Mohon tunggu...
Fransisca Mira
Fransisca Mira Mohon Tunggu... Mahasiswa - Mahasiswa

Student of Cognitive Science & Psychology

Selanjutnya

Tutup

Pendidikan Artikel Utama

Mahasiswa S3 di Jerman: Digaji sebagai Karyawan

9 Maret 2024   16:17 Diperbarui: 10 Maret 2024   16:37 1904
+
Laporkan Konten
Laporkan Akun
Kompasiana adalah platform blog. Konten ini menjadi tanggung jawab bloger dan tidak mewakili pandangan redaksi Kompas.
Lihat foto
Pemandangan dari ruang kerja saya, DokPri

Dengan munculnya tagar #janganjadidosen dan rendahnya Lulusan S2 S3, tidak dapat dipungkiri bahwa kondisi pendidikan tinggi di Indonesia sangat memprihatikan.

Solusinya: kuliah di luar negeri saja! Tentu pernyataan ini juga menuai pro-kontra. Di kalangan lulusan luar negeri, selalu ada isu „apakah ilmu ini akan terpakai di Indonesia?” yang jawabannya mungkin tidak memuaskan. Tidak heran, ada wacana untuk memangkas dana LPDP untuk beasiswa ke luar negeri.

Setiap satu Habibie yang dapat menerapkan ilmunya dan membangun industri dirgantara Indonesia, banyak juga lulusan luar negeri yang toh akhirnya bekerja di bidang yang tidak ada hubungannya dengan pendidikan tingginya yang sudah susah payah dicapai dan dengan biaya yang tidak murah.

Namun, isu ini bukanlah hal baru:   mahasiswa S1 di Indonesia pun menyadari bahwa  kemungkinan besar mereka tidak akan bekerja sesuai bidang studinya. Sarkasme yang sering dilontarkan: “Apapun jurusannya, akhirnya kamu akan bekerja di bank.” 

Lantas, apakah berbagai jurusan S1 harus dihapuskan? Kan tidak juga.

Mengingat biaya Pendidikan yang sangat tinggi di Indonesia, pendidikan yang berkualitas dan relatif murah menjadi salah satu daya Tarik bagi mahasiswa Indonesia untuk melanjutkan studi di Jerman.

Terlepas dari kontroversi apakah pendidikan pascasarjana penting atau tidak untuk negara berkembang seperti Indonesia, berjuang untuk melanjutkan studi S2 dan S3 di negara lain seperti Jerman masih worth it atau sepadan menurut saya.

Tentu dengan alasan yang realistis, seperti sudah dibahas Kompasianer lain, bahwa studi ditempuh demi ilmu pengetahuan, bukan dengan alasan-alasan lain seperti gaji yang lebih tinggi (yang mungkin hanya terjadi di karier akademis, atau di bidang tertentu seperti ilmu komputer).

Melalui tulisan ini, saya ingin berbagi sedikit pengalaman mencicipi pendidikan S3 di Jerman dari sudut pandang saya. Maka, pengalaman subjektif saya bukan sebagai pedoman hitam diatas putih, tapi harus diverifikasi kebenarannya oleh pembaca sendiri, karena mungkin ada hal-hal berbeda yang bergantung pada program studi, universitas,  negara bagian, dsb.

-- -- --

## Daftar Tugas
1) Tentukan apakah pernyataan (a), (b), dan (c) berikut sesuai dengan tulisan tentang kuliah S3 di Jerman. Jawab ya atau tidak untuk masing-masing, lalu kutip kata-kata tulisan itu yang menjadi penentunya. (a) Penulis menilai bahwa melanjutkan studi S2 dan S3 di Jerman masih sepadan. (b) Penulis berpendapat bahwa berbagai jurusan S1 perlu dihapuskan. (c) Penulis meminta pembaca menjadikan pengalamannya sebagai pedoman yang pasti.
2) Lanjutkan tulisan tentang kuliah S3 di Jerman mulai dari bagian sesudah kalimat terakhirnya.

## Data yang Ditampilkan
-- -- --

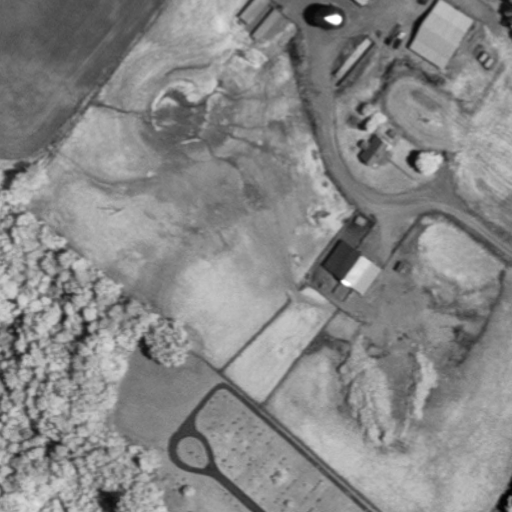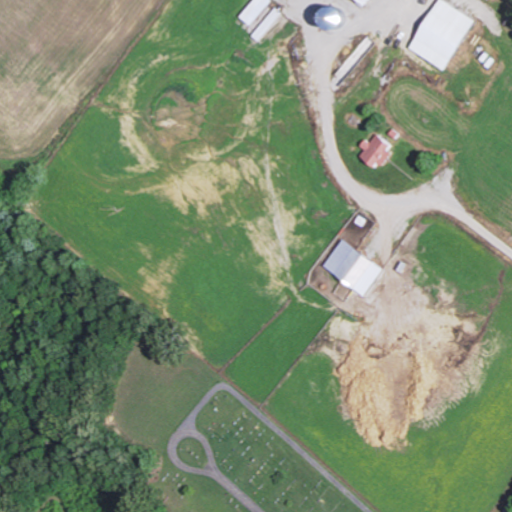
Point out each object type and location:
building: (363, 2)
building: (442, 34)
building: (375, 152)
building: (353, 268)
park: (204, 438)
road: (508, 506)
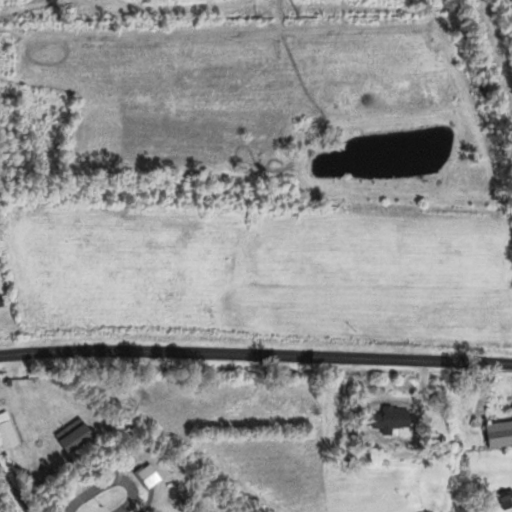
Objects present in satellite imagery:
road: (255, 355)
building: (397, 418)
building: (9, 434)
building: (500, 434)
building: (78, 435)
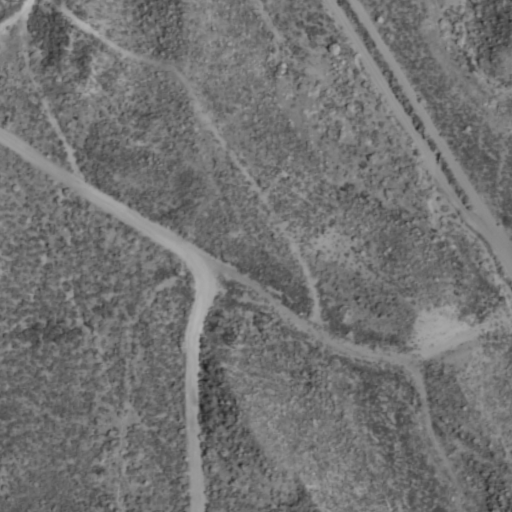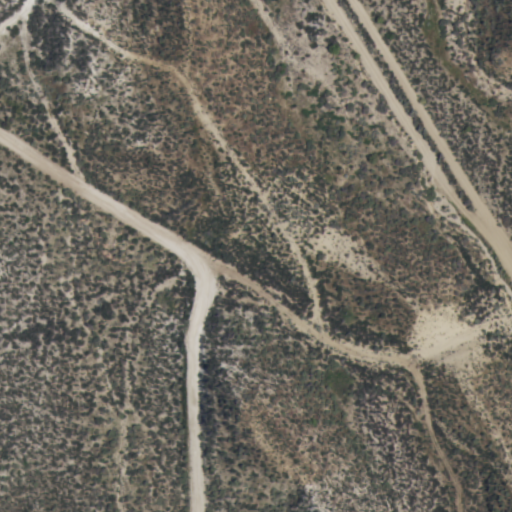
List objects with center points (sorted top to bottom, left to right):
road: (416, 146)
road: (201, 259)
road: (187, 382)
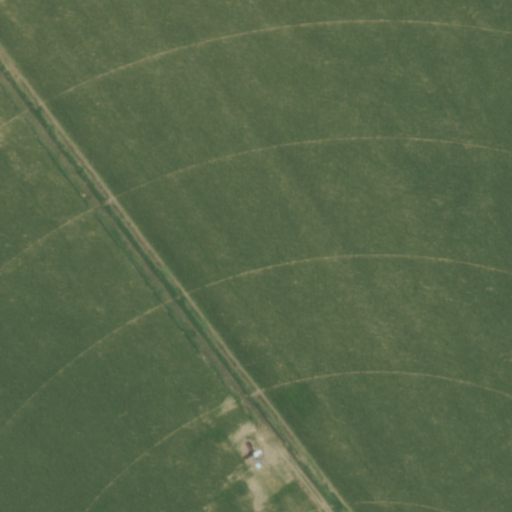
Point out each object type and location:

-- -- --

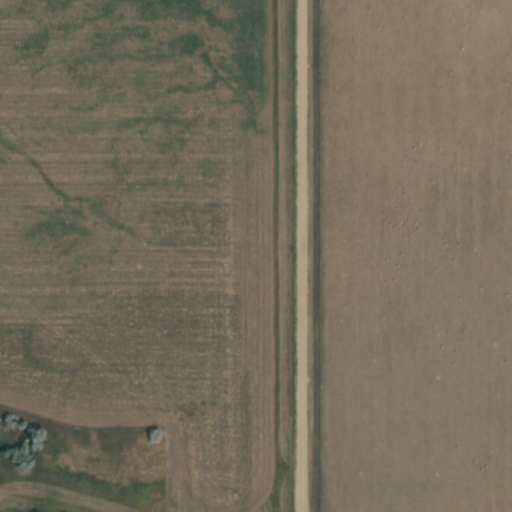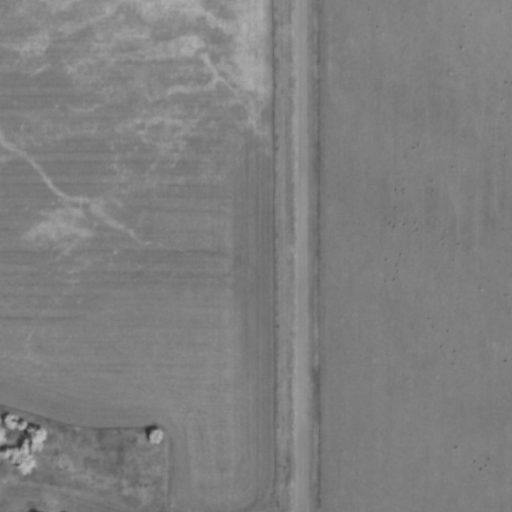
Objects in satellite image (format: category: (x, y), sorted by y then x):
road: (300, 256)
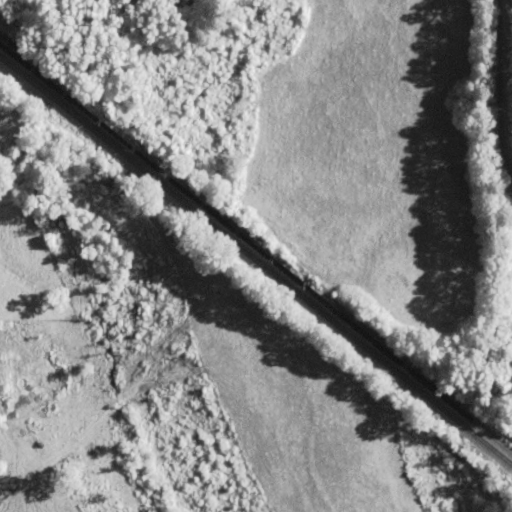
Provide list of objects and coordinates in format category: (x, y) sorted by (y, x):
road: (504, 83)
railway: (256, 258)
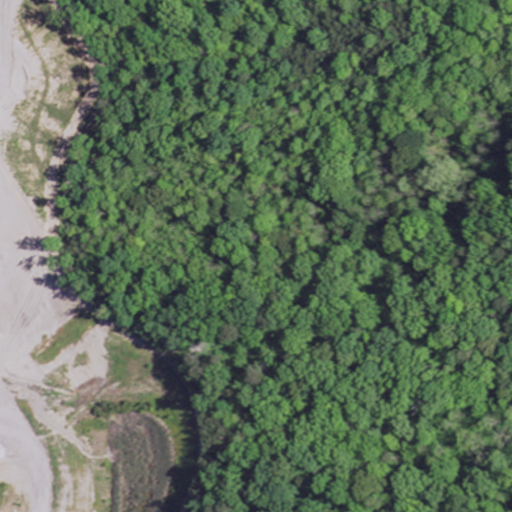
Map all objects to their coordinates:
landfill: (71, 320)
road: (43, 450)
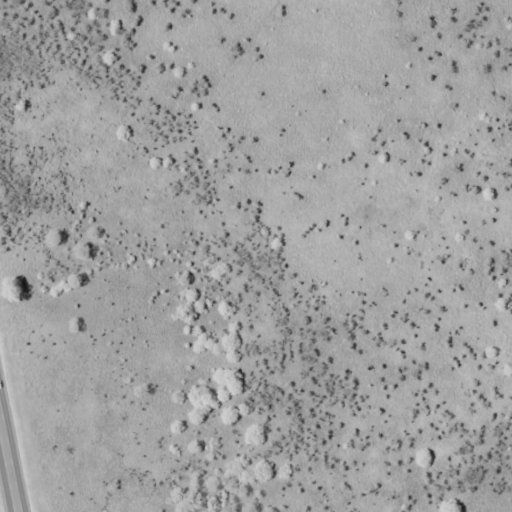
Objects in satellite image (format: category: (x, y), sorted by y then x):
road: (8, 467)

-- -- --

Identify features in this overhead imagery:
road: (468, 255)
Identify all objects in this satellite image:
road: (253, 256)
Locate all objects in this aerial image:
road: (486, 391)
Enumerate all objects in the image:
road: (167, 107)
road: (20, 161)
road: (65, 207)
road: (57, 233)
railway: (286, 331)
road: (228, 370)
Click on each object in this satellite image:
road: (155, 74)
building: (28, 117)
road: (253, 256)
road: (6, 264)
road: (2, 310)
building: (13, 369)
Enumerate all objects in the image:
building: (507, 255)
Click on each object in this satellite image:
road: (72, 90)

-- -- --

## Hasil Tugas
1)
(a) Ya: "berjuang untuk melanjutkan studi S2 dan S3 di negara lain seperti Jerman masih worth it atau sepadan menurut saya."
(b) Tidak: "Lantas, apakah berbagai jurusan S1 harus dihapuskan? Kan tidak juga."
(c) Tidak: "pengalaman subjektif saya bukan sebagai pedoman hitam diatas putih, tapi harus diverifikasi kebenarannya oleh pembaca sendiri"

2)
S2 di Jerman Hampir “Gratis”

Gelar S2 adalah syarat mutlak untuk melanjutkan S3 di Jerman. Cara untuk melanjutkan kuliah S2, beserta biayanya banyak bertebaran di internet, juga sudah sedikit saya kupas di sini

Juga oleh banyak Kompasianer lain seperti Mbak Hennie di sini dan Mbak Iin  di sini.

Maka tidak akan saya ulas lagi.

Salah satu keunggulan dari segi sains adalah banyaknya jurusan-jurusan spesifik untik S2, sehingga kita berkesempatan mempelajari ilmu yang belum ada secara formal di Indonesia. Salah satunya Cognitive Science.

Saya berhasil mendapatkan „beasiswa“ – dengan tanda kutip karena mengharuskan awardee (penerima beasiswa)  kembali ke tanah air paling lambat 2 tahun setelah mendapatkan gelar pendidikan. JIka tidak, uang “Beasiswa” itu harus dibayarkan kembali ke lembaga yang menyediakannya.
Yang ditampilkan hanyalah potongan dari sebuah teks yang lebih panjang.